Vigilant Blog

News, trends and analysis in employment law, HR, safety & workers' comp

Sep 08, 2020

Homeland Security extends H-2A ability to switch employers


To prevent potential food shortages related to COVID-19 (coronavirus), the Department of Homeland Security has extended its authorization for foreign temporary and seasonal agricultural workers validly in the United States in H-2A status to switch employers as soon as the new employer submits its own H-2A petition. The workers therefore don’t have to wait for the new petition to be approved in order to start working, although they can’t begin employment before the date listed on the petition. Homeland Security will apply this rule to all H–2A petitions received on or after August 19, 2020, through December 17, 2020. Normally, the option to immediately switch H-2A employers is only available when the new agricultural employer is in good standing with the E-Verify program, but this temporary rule covers all agricultural employers who have obtained a temporary labor certification from the U.S. Department of Labor.
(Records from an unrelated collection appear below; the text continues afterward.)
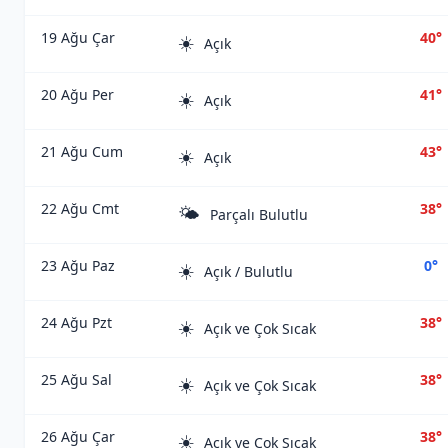
19 Ağu Çar
40°
☀️
Açık
20 Ağu Per
41°
☀️
Açık
21 Ağu Cum
43°
☀️
Açık
22 Ağu Cmt
38°
🌤️
Parçalı Bulutlu
23 Ağu Paz
0°
☀️
Açık / Bulutlu
24 Ağu Pzt
38°
☀️
Açık ve Çok Sıcak
25 Ağu Sal
38°
☀️
Açık ve Çok Sıcak
26 Ağu Çar
38°
☀️
Açık ve Çok Sıcak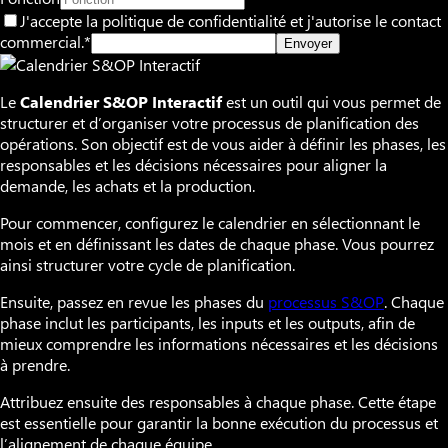
J'accepte la politique de confidentialité et j'autorise le contact
commercial.*
Envoyer
Le
Calendrier S&OP Interactif
est un outil qui vous permet de
structurer et d’organiser votre processus de planification des
opérations. Son objectif est de vous aider à définir les phases, les
responsables et les décisions nécessaires pour aligner la
demande, les achats et la production.
Pour commencer, configurez le calendrier en sélectionnant le
mois et en définissant les dates de chaque phase. Vous pourrez
ainsi structurer votre cycle de planification.
Ensuite, passez en revue les phases du
processus S&OP
. Chaque
phase inclut les participants, les inputs et les outputs, afin de
mieux comprendre les informations nécessaires et les décisions
à prendre.
Attribuez ensuite des responsables à chaque phase. Cette étape
est essentielle pour garantir la bonne exécution du processus et
l’alignement de chaque équipe.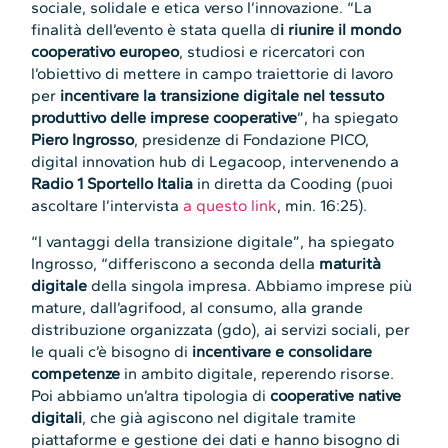
sociale, solidale e etica verso l’innovazione. “La
finalità dell’evento è stata quella d
i riunire il mondo
cooperativo europeo
, studiosi e ricercatori con
l’obiettivo di mettere in campo traiettorie di lavoro
per
incentivare la transizione digitale nel tessuto
produttivo delle imprese cooperative
”, ha spiegato
Piero Ingrosso
, presidenze di Fondazione PICO,
digital innovation hub di Legacoop, intervenendo a
Radio 1 Sportello Italia
in diretta da Cooding (puoi
ascoltare l’intervista
a questo link
, min. 16:25).
“I vantaggi della transizione digitale”, ha spiegato
Ingrosso, “differiscono a seconda della
maturità
digitale
della singola impresa. Abbiamo imprese più
mature, dall’agrifood, al consumo, alla grande
distribuzione organizzata (gdo), ai servizi sociali, per
le quali c’è bisogno di
incentivare e consolidare
competenze
in ambito digitale, reperendo risorse.
Poi abbiamo un’altra tipologia di
cooperative native
digitali
, che già agiscono nel digitale tramite
piattaforme e gestione dei dati e hanno bisogno di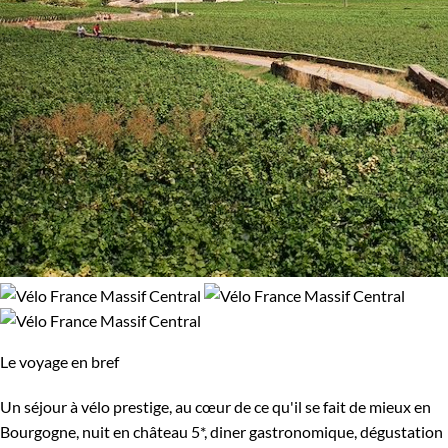
Le voyage en bref
Un séjour à vélo prestige, au cœur de ce qu'il se fait de mieux en
Bourgogne, nuit en château 5*, diner gastronomique, dégustation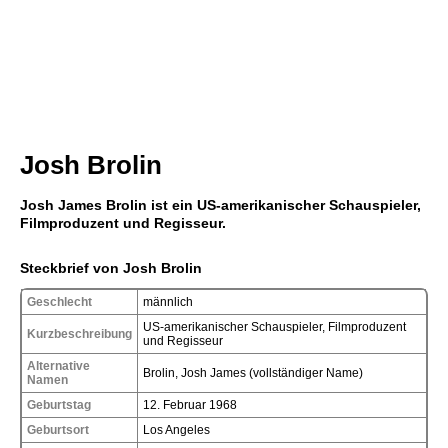
Josh Brolin
Josh James Brolin ist ein US-amerikanischer Schauspieler,
Filmproduzent und Regisseur.
Steckbrief von Josh Brolin
Geschlecht
männlich
US-amerikanischer Schauspieler, Filmproduzent
Kurzbeschreibung
und Regisseur
Alternative
Brolin, Josh James (vollständiger Name)
Namen
Geburtstag
12. Februar 1968
Geburtsort
Los Angeles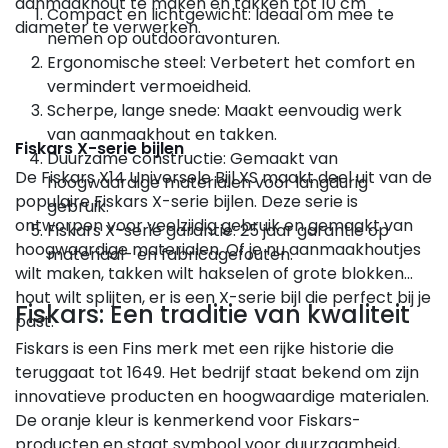
aanmaakhout te maken en takken tot 10 cm
Compact en lichtgewicht: Ideaal om mee te
diameter te verwerken.
nemen op outdooravonturen.
Ergonomische steel: Verbetert het comfort en
vermindert vermoeidheid.
Scherpe, lange snede: Maakt eenvoudig werk
van aanmaakhout en takken.
Fiskars X-serie bijlen
Duurzame constructie: Gemaakt van
De Fiskars X14 Universele Bijl XS maakt deel uit van de
hoogwaardige materialen voor langdurig
populaire Fiskars X-serie bijlen. Deze serie is
gebruik.
ontworpen voor veelzijdig gebruik en gemaakt van
Fiskars X-serie garantie: 25 jaar garantie op
hoogwaardige materialen. Of je nu aanmaakhoutjes
materiaal- en fabricagefouten.
wilt maken, takken wilt hakselen of grote blokken
hout wilt splijten, er is een X-serie bijl die perfect bij je
Fiskars: Een traditie van kwaliteit
past.
Fiskars is een Fins merk met een rijke historie die
teruggaat tot 1649. Het bedrijf staat bekend om zijn
innovatieve producten en hoogwaardige materialen.
De oranje kleur is kenmerkend voor Fiskars-
producten en staat symbool voor duurzaamheid,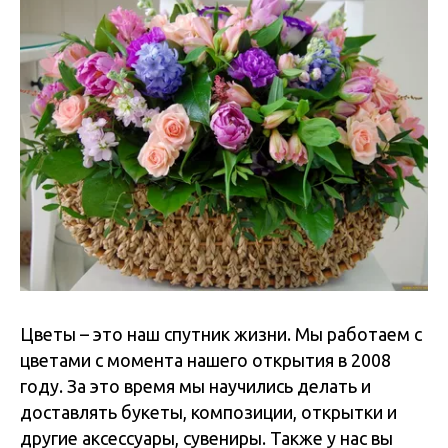
Города доставки цветов
Донецк
,
Волноваха
,
Горловка
,
Дебальцево
,
Докучаевск
,
Енакиево
,
Ждановка
,
Зугрес
,
Иловайск
,
Кировское
,
Мангуш
,
Макеевка
,
Цветы – это наш спутник жизни. Мы работаем с
Мариуполь
,
Новоазовск
,
Седово
,
цветами с момента нашего открытия в 2008
Снежное
,
Старобешево
,
году. За это время мы научились делать и
Тельманово
,
Торез
,
Харцызск
,
доставлять букеты, композиции, открытки и
Шахтёрск
,
Юнокоммунаровск
,
другие аксессуары, сувениры. Также у нас вы
Ясиноватая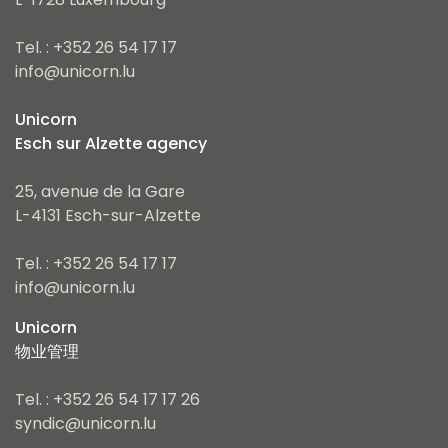
Tel. : +352 26 54 17 17
info@unicorn.lu
Unicorn
Esch sur Alzette agency
25, avenue de la Gare
L-4131 Esch-sur-Alzette
Tel. : +352 26 54 17 17
info@unicorn.lu
Unicorn
物业管理
Tel. : +352 26 54 17 17 26
syndic@unicorn.lu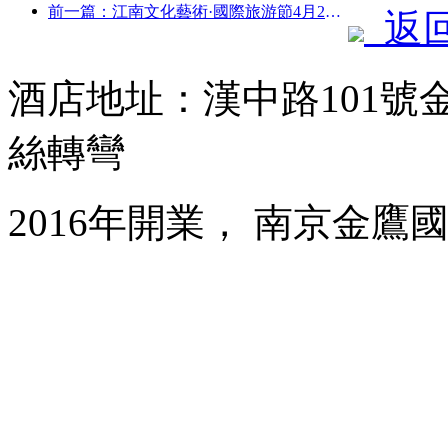
前一篇：江南文化藝術·國際旅游節4月25日啟幕
返
酒店地址：漢中路101號
絲轉彎
2016年開業， 南京金鷹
This automatic H-2A employment authorization to switch to a new employer is effective for 45 days, to allow Homeland Security time to review the petition, although if the agency ultimately denies the petition, the authorization ends 15 days after denial (85 Fed Reg 51304, August 20, 2020).

Tips: As we previously reported, Homeland Security issued a temporary rule with similar provisions on April 20, 2020, which were set to expire on August 19, 2020. In addition, that rule temporarily ignored the normal three-year cap on extensions of H-2A status. The agency’s latest rule drops that provision, so the three-year cap is back in place for any H-2A petitions received on or after August 19, 2020. If you need help with the H-2A process, you should work with an experienced immigration attorney; your Vigilant Law Group employment attorney can refer you to organizations that specialize in this work. 

This website presents general information in nontechnical language. This information is not legal advice. Before applying this information to a specific management decision, consult legal counsel.